Princess Christodoridi collapsed, and Angeliké, from a sheltered corner, made signs of derision. But Danaë had provided beforehand against any undue elation on Angeliké’s part, and was content.
CHAPTER II.
THE LADY.
It was a very woe-begone and dishevelled Danaë, not at all like an inspired deliverer, who stumbled ashore on the quay at Therma at the rough bidding of Petros. The passage had been a stormy one, and the island girl, who could have faced a gale without serious discomfort in a fishing-boat, had succumbed hopelessly to the vile odours and eccentric motion of the wretched little steamer that carried her from the neighbouring island of Tortolana, Strio’s nearest link with civilisation, to the capital of her brother’s principality. Either his qualms of conscience, or the possession of uncontrolled authority, had transformed the stolid Petros into a very truculent ruffian—or perhaps it was merely that he had determined to subject his “niece” to a severe test at the outset of their relationship. However this might be, he reviled her with much choice of language whenever he came across her prostrate and suffering form, threatening her with his stick when she roused herself to protest, and when they entered the harbour, locked her up for some hours in an empty cabin while he went on shore to arrange for getting her to “the Lady’s” house. Returning, he summoned her forth with curses—which she divined were drawn from him by some fresh proof of confidence from the master he was plotting to betray—and she followed him meekly through the streets, carrying her modest bundle, while he swaggered ahead, never deigning to cast a glance at her. The new Therma, rebuilt on European methods after its bombardment by the Powers, was a city of enchantment to the little barbarian from Strio, but she durst not let her eyes wander to the tall white houses or the astonishing shops. The swarming crowd of all nationalities that jostled her as she stumbled along, ill and miserable, in the wake of Petros, was simply a collection of moving obstacles, blocking the way to the attainment of her aim, the deliverance of the brother who represented all the romance that had ever touched her life from the spells of the witch-woman. Danaë knew very little about the Powers of Europe, but she was a great authority on witches, like all the women of her island.
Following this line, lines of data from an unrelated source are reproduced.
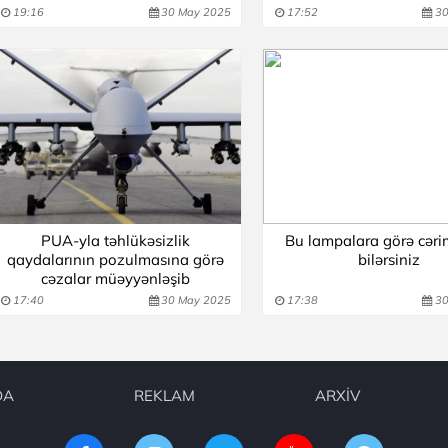
19:16
30 May 2025
17:52
30
PUA-yla təhlükəsizlik
Bu lampalara görə cər
qaydalarının pozulmasına görə
bilərsiniz
cəzalar müəyyənləşib
17:40
30 May 2025
17:38
30
DA
REKLAM
ARXİV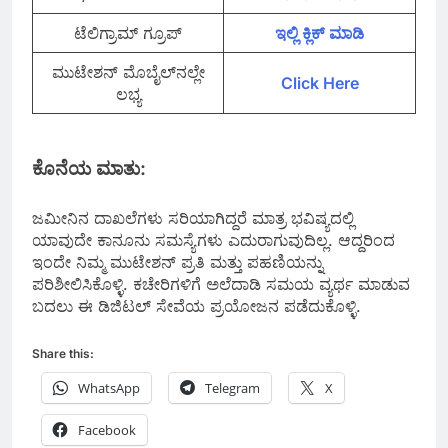
ಟೆಲಿಗ್ರಾಮ್ ಗ್ರೂಪ್
ಇಲ್ಲಿ ಕ್ಲಿಕ್‌ ಮಾಡಿ
ಮುಟೇಶನ್ ಮೊಬೈಲ್‌ನಲ್ಲೇ
Click Here
ಲಭ್ಯ
ಕೊನೆಯ ಮಾತು:
ಜಮೀನಿನ ದಾಖಲೆಗಳು ಸರಿಯಾಗಿದ್ದರೆ ಮಾತ್ರ ಭವಿಷ್ಯದಲ್ಲಿ
ಯಾವುದೇ ಕಾನೂನು ಸಮಸ್ಯೆಗಳು ಎದುರಾಗುವುದಿಲ್ಲ. ಆದ್ದರಿಂದ
ಇಂದೇ ನಿಮ್ಮ ಮುಟೇಶನ್ ಪ್ರತಿ ಮತ್ತು ಪಹಣಿಯನ್ನು
ಪರಿಶೀಲಿಸಿಕೊಳ್ಳಿ. ಕಚೇರಿಗಳಿಗೆ ಅಲೆದಾಡಿ ಸಮಯ ವ್ಯರ್ಥ ಮಾಡುವ
ಬದಲು ಈ ಡಿಜಿಟಲ್ ಸೇವೆಯ ಪ್ರಯೋಜನ ಪಡೆದುಕೊಳ್ಳಿ.
Share this:
WhatsApp
Telegram
X
Facebook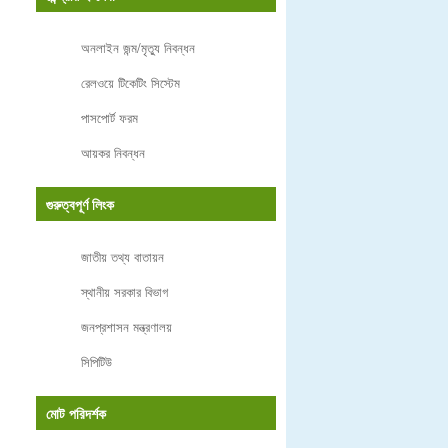
অনলাইন জন্ম/মৃত্যু নিবন্ধন
রেলওয়ে টিকেটিং সিস্টেম
পাসপোর্ট ফরম
আয়কর নিবন্ধন
গুরুত্বপূর্ণ লিংক
জাতীয় তথ্য বাতায়ন
স্থানীয় সরকার বিভাগ
জনপ্রশাসন মন্ত্রণালয়
সিপিটিউ
মোট পরিদর্শক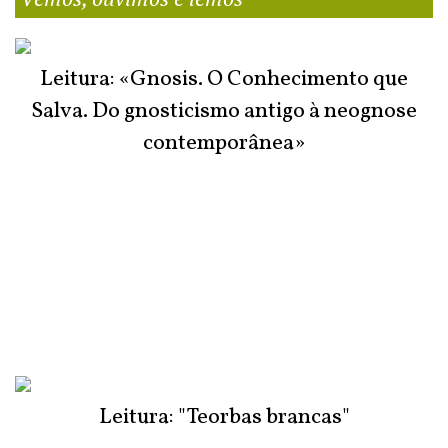
Leitura: «Gnosis. O Conhecimento que
Salva. Do gnosticismo antigo à neognose
contemporânea»
Leitura: "Teorbas brancas"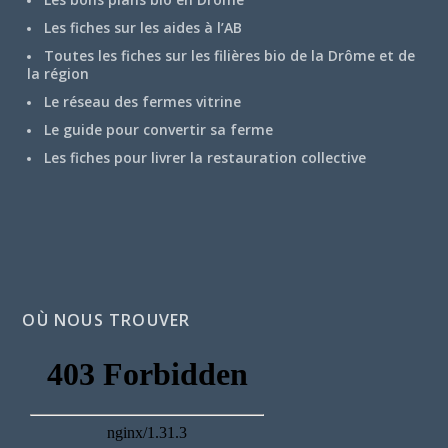
Les fiches sur les aides à l’AB
Toutes les fiches sur les filières bio de la Drôme et de
la région
Le réseau des fermes vitrine
Le guide pour convertir sa ferme
Les fiches pour livrer la restauration collective
OÙ NOUS TROUVER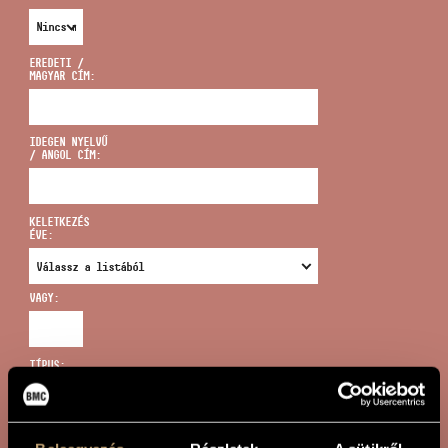
EREDETI /
MAGYAR CÍM:
CÍM
IDEGEN NYELVŰ
/ ANGOL CÍM:
EMAIL
infokozpont@bmc.hu
KELETKEZÉS
ÉVE:
TELEFON
VAGY:
NYITVA TARTÁS
TÍPUS:
ÚJ KERESÉS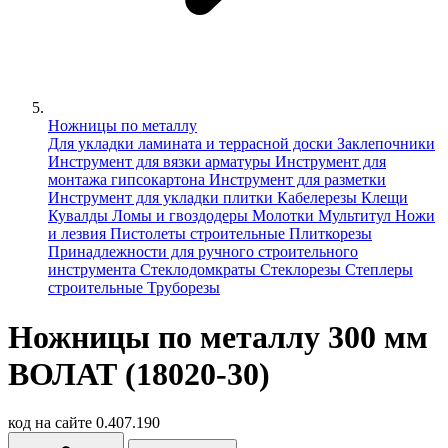
Ножницы по металлу
Для укладки ламината и террасной доски
Заклепочники
Инструмент для вязки арматуры
Инструмент для
монтажа гипсокартона
Инструмент для разметки
Инструмент для укладки плитки
Кабелерезы
Клещи
Кувалды
Ломы и гвоздодеры
Молотки
Мультитул
Ножи
и лезвия
Пистолеты строительные
Плиткорезы
Принадлежности для ручного строительного
инструмента
Стеклодомкраты
Стеклорезы
Степлеры
строительные
Труборезы
Ножницы по металлу 300 мм
ВОЛАТ (18020-30)
код на сайте
0.407.190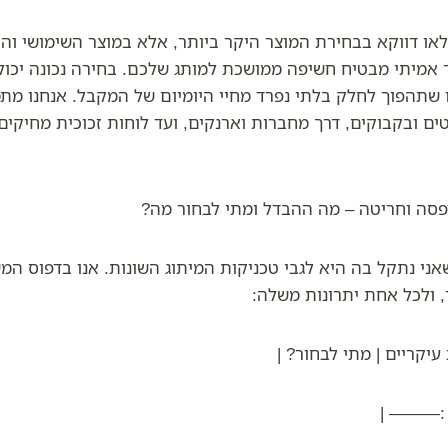
או דווקא בבחירת המוצר היקר ביותר, אלא במוצר השימושי והר
 אמיתי מבטיח חשיפה ממושכת למותג שלכם. בחירה נכונה יכול
 שתהפוך לחלק בלתי נפרד מחיי היומיום של המקבל. אנחנו מת
ים ובקבוקים, דרך מחברות וארנקים, ועד לוחות זכוכית מחיקים
דפסה וחריטה – מה ההבדל ומתי לבחור מה?
ני נתקל בה היא לגבי טכניקות המיתוג השונות. אנו בדפוס המ
, ולכל אחת יתרונות משלה:
 עיקריים | מתי לבחור? |
| :———-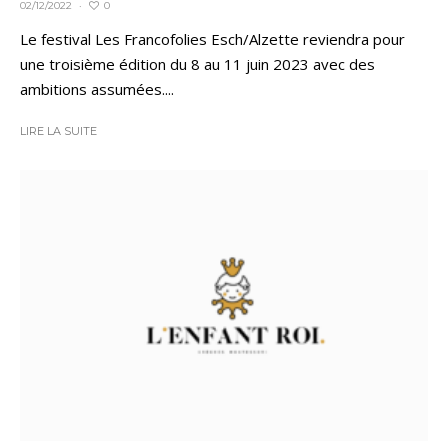
0
02/12/2022
·
Le festival Les Francofolies Esch/Alzette reviendra pour
une troisième édition du 8 au 11 juin 2023 avec des
ambitions assumées....
LIRE LA SUITE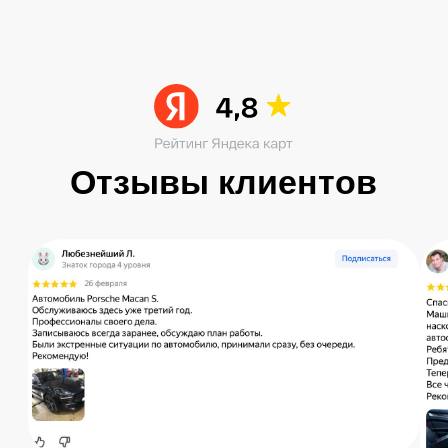
Читать больше в ВК
Остались вопросы?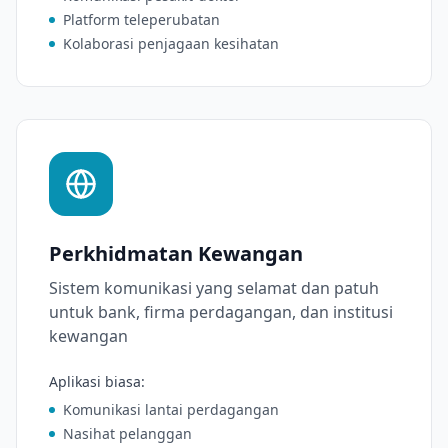
Platform teleperubatan
Kolaborasi penjagaan kesihatan
Perkhidmatan Kewangan
Sistem komunikasi yang selamat dan patuh
untuk bank, firma perdagangan, dan institusi
kewangan
Aplikasi biasa
:
Komunikasi lantai perdagangan
Nasihat pelanggan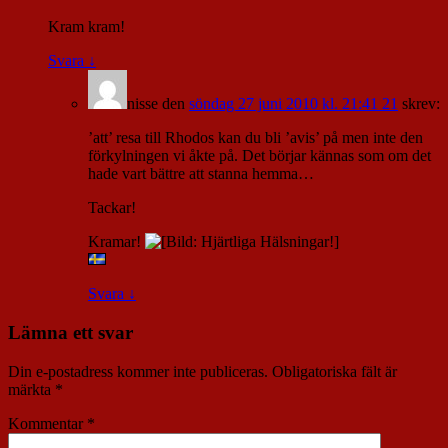
Kram kram!
Svara
↓
nisse
den
söndag 27 juni 2010 kl. 21:41 21
skrev:
’att’ resa till Rhodos kan du bli ’avis’ på men inte den
förkylningen vi åkte på. Det börjar kännas som om det
hade vart bättre att stanna hemma…
Tackar!
Kramar!
Svara
↓
Lämna ett svar
Din e-postadress kommer inte publiceras.
Obligatoriska fält är
märkta
*
Kommentar
*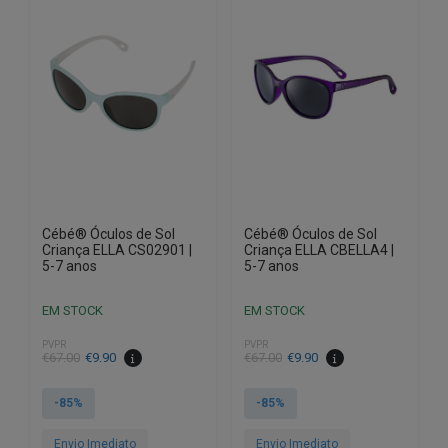
Cébé® Óculos de Sol
Cébé® Óculos de Sol
Criança ELLA CS02901 |
Criança ELLA CBELLA4 |
5-7 anos
5-7 anos
EM STOCK
EM STOCK
PVPR
PVPR
O
O
O
O
€
67.00
€
9.90
€
67.00
€
9.90
preço
preço
preço
preço
original
atual
original
atual
-85%
-85%
era:
é:
era:
é:
€67.00.
€9.90.
€67.00.
€9.90.
Envio Imediato
Envio Imediato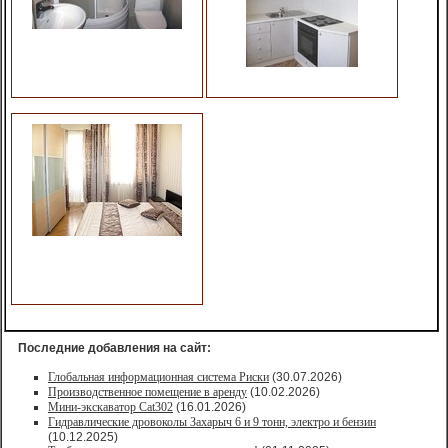
Последние добавления на сайт:
Глобальная информационная система Риски
(30.07.2026)
Производственное помещение в аренду
(10.02.2026)
Мини-экскаватор Cat302
(16.01.2026)
Гидравлические дровоколы Захарыч 6 и 9 тонн, электро и бензин
(10.12.2025)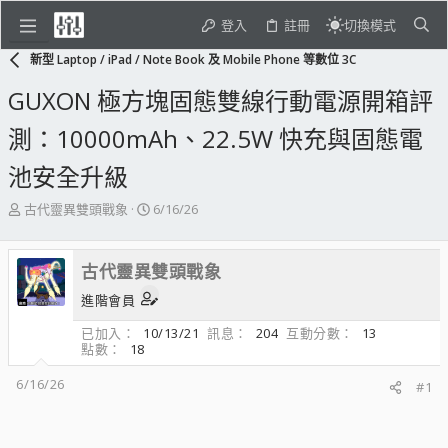
登入
註冊
切換模式
新型 Laptop / iPad / Note Book 及 Mobile Phone 等數位 3C
GUXON 極方塊固態雙線行動電源開箱評
測：10000mAh、22.5W 快充與固態電
池安全升級
主
開
古代靈異雙頭戰象
6/16/26
題
始
發
日
起
期
古代靈異雙頭戰象
人
進階會員
已加入
10/13/21
訊息
204
互動分數
13
點數
18
6/16/26
#1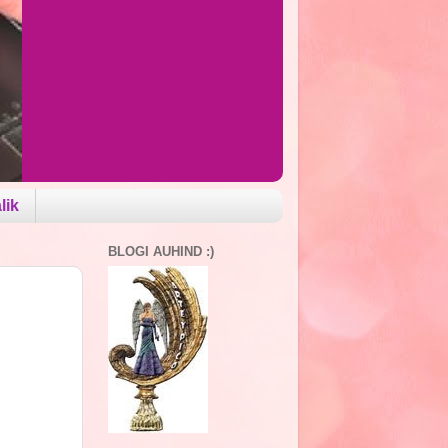
lik
BLOGI AUHIND :)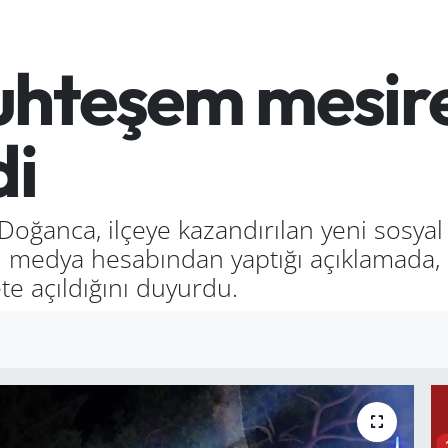
uhteşem mesire
di
oğanca, ilçeye kazandırılan yeni sosyal
l medya hesabından yaptığı açıklamada,
e açıldığını duyurdu.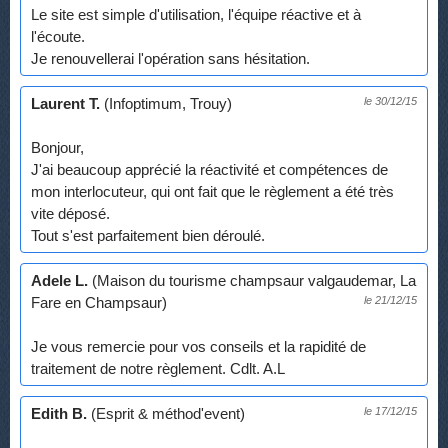
Le site est simple d'utilisation, l'équipe réactive et à
l'écoute.
Je renouvellerai l'opération sans hésitation.
Laurent T.
(Infoptimum, Trouy)
le 30/12/15
Bonjour,
J'ai beaucoup apprécié la réactivité et compétences de
mon interlocuteur, qui ont fait que le règlement a été très
vite déposé.
Tout s'est parfaitement bien déroulé.
Adele L.
(Maison du tourisme champsaur valgaudemar, La
Fare en Champsaur)
le 21/12/15
Je vous remercie pour vos conseils et la rapidité de
traitement de notre règlement. Cdlt. A.L
Edith B.
(Esprit & méthod'event)
le 17/12/15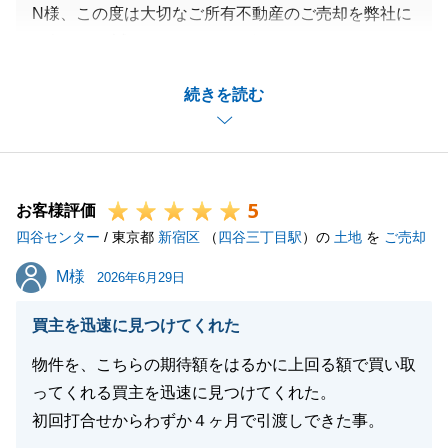
N様、この度は大切なご所有不動産のご売却を弊社に
お任せ頂き誠にありがとうございました。
賃借人様とのやり取りが思うように進まず、ご不安、
続きを読む
ご心配をお掛けしてしまい大変申し訳ございませんで
した。
Ｎ様のご協力のお陰で無事に決済を迎えることができ
ましたことについて改めて深く御礼申し上げます。
5
今後、不動産に関する事でお困りのことがございまし
お客様評価
四谷センター
たらお気軽にお申し付け下さいませ。
/ 東京都
新宿区
（
四谷三丁目駅
）の
土地
を
ご売却
今後とも末永いお付き合いのほど、宜しくお願い致し
M様
M様
2026年6月29日
ます。
買主を迅速に見つけてくれた
物件を、こちらの期待額をはるかに上回る額で買い取
閉じる
ってくれる買主を迅速に見つけてくれた。
初回打合せからわずか４ヶ月で引渡しできた事。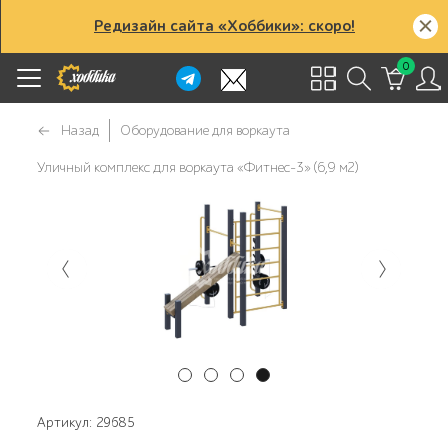
Редизайн сайта «Хоббики»: скоро!
0
Назад
Оборудование для воркаута
Уличный комплекс для воркаута «Фитнес-3» (6,9 м2)
Артикул: 29685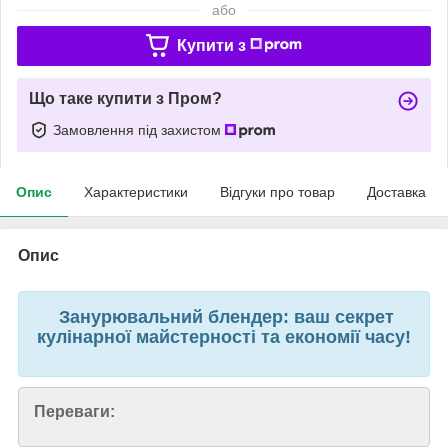
або
Купити з
Що таке купити з Пром?
Замовлення під захистом
Опис
Характеристики
Відгуки про товар
Доставка
Опис
Занурювальний блендер: ваш секрет
кулінарної майстерності та економії часу!
Переваги: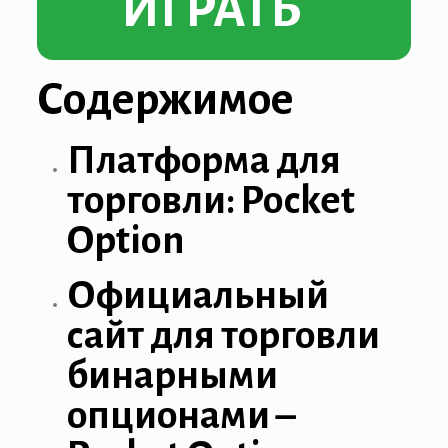
ИГРАТЬ
Содержимое
Платформа для
торговли: Pocket
Option
Официальный
сайт для торговли
бинарными
опционами –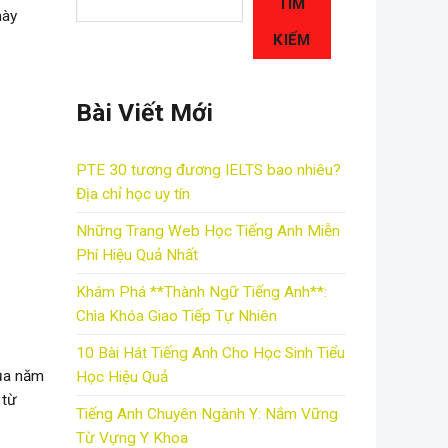
TÌM
này
KIẾM
Bài Viết Mới
PTE 30 tương đương IELTS bao nhiêu?
Địa chỉ học uy tín
Những Trang Web Học Tiếng Anh Miễn
Phí Hiệu Quả Nhất
Khám Phá **Thành Ngữ Tiếng Anh**:
Chìa Khóa Giao Tiếp Tự Nhiên
10 Bài Hát Tiếng Anh Cho Học Sinh Tiểu
của năm
Học Hiệu Quả
 từ
Tiếng Anh Chuyên Ngành Y: Nắm Vững
Từ Vựng Y Khoa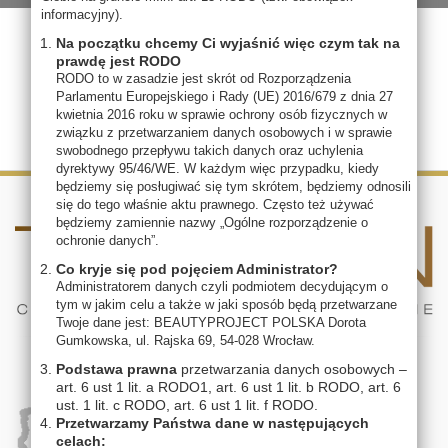
informacyjny).
Na początku chcemy Ci wyjaśnić więc czym tak na
prawdę jest RODO
RODO to w zasadzie jest skrót od Rozporządzenia
Parlamentu Europejskiego i Rady (UE) 2016/679 z dnia 27
kwietnia 2016 roku w sprawie ochrony osób fizycznych w
związku z przetwarzaniem danych osobowych i w sprawie
swobodnego przepływu takich danych oraz uchylenia
dyrektywy 95/46/WE. W każdym więc przypadku, kiedy
będziemy się posługiwać się tym skrótem, będziemy odnosili
się do tego właśnie aktu prawnego. Często też używać
będziemy zamiennie nazwy „Ogólne rozporządzenie o
ochronie danych”.
Co kryje się pod pojęciem Administrator?
Administratorem danych czyli podmiotem decydującym o
tym w jakim celu a także w jaki sposób będą przetwarzane
Twoje dane jest: BEAUTYPROJECT POLSKA Dorota
Gumkowska, ul. Rajska 69, 54-028 Wrocław.
Podstawa prawna
przetwarzania danych osobowych –
art. 6 ust 1 lit. a RODO1, art. 6 ust 1 lit. b RODO, art. 6
ust. 1 lit. c RODO, art. 6 ust 1 lit. f RODO.
Przetwarzamy Państwa dane w następujących
celach: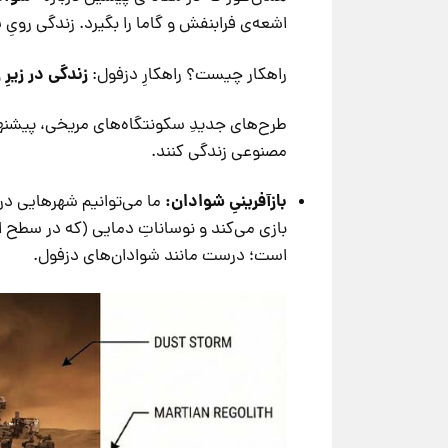
اشعه‌ی فرابنفش و گاما را بگیرد. زندگی روی
زندگی در زیرِ 
راهکار چیست؟ راهکارِ دزفول:
طرح‌های جدیدِ سکونتگاه‌های مریخی، پیشنه
مصنوعی زندگی کنند.
بازآفرینیِ شوادان:
است؛ درست مانند شوادان‌های دزفول.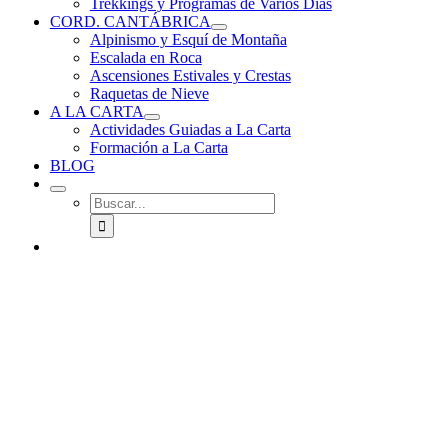
Trekkings y Programas de Varios Días
CORD. CANTÁBRICA
Alpinismo y Esquí de Montaña
Escalada en Roca
Ascensiones Estivales y Crestas
Raquetas de Nieve
A LA CARTA
Actividades Guiadas a La Carta
Formación a La Carta
BLOG
Buscar: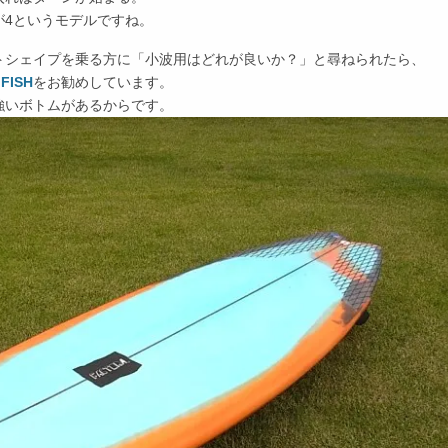
が4というモデルですね。
トシェイプを乗る方に「小波用はどれが良いか？」と尋ねられたら、
 FISH
をお勧めしています。
強いボトムがあるからです。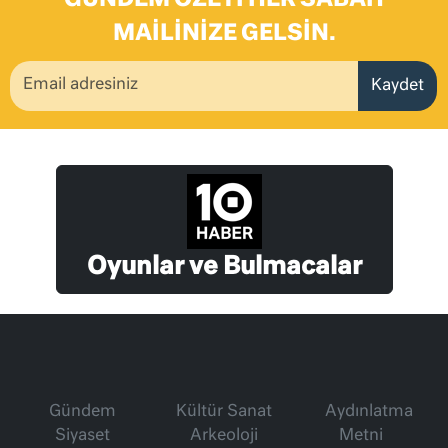
MAILINIZE GELSIN.
Kaydet
Oyunlar ve Bulmacalar
Gündem
Kültür Sanat
Aydınlatma
Siyaset
Arkeoloji
Metni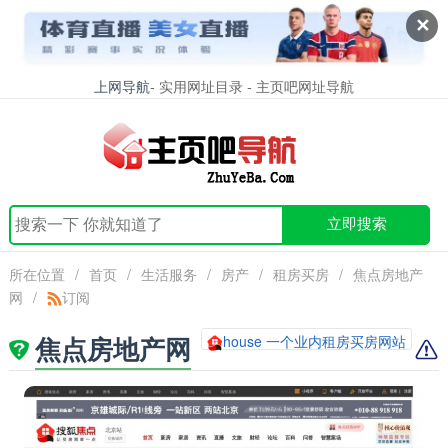
✕
上网导航
- 实用网址目录 - 主页吧网址导航
立即搜索
所在位置
/
首页
/
生活服务
/
房产
/
租房买房
/
焦点房地产
网
/
订阅
焦点房地产网
house 一个业内租房买房网站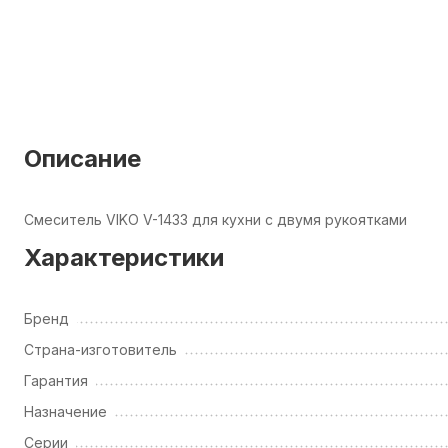
Описание
Смеситель VIKO V-1433 для кухни с двумя рукоятками
Характеристики
Бренд
Страна-изготовитель
Гарантия
Назначение
Серии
Her weary feet had carried her through many wide streets, past the ruined fortifications, now fast becoming overgrown with bushes, and out into a region of villas, set in lofty gardens, all enclosed with high walls, when the sudden apparition of a soldier on guard reminded her of what she had heard on the rampart. The sentry winked at Petros as he pointed with his thumb over his shoulder at a gateway in the wall.
“He’s there,” he said. “Told me you’d be coming.”
Petros grunted, and went on to the door, which opened as if by magic. Danaë followed him in, and the door was closed instantly by an old woman behind it. Inside was one of Petros’s fellow-guardsmen, in full Greek costume, in charge of three horses, and Petros joined him immediately, after a perfunctory gesture, suggestive of washing his hands of Danaë, in the direction of the old woman, who sniffed significantly.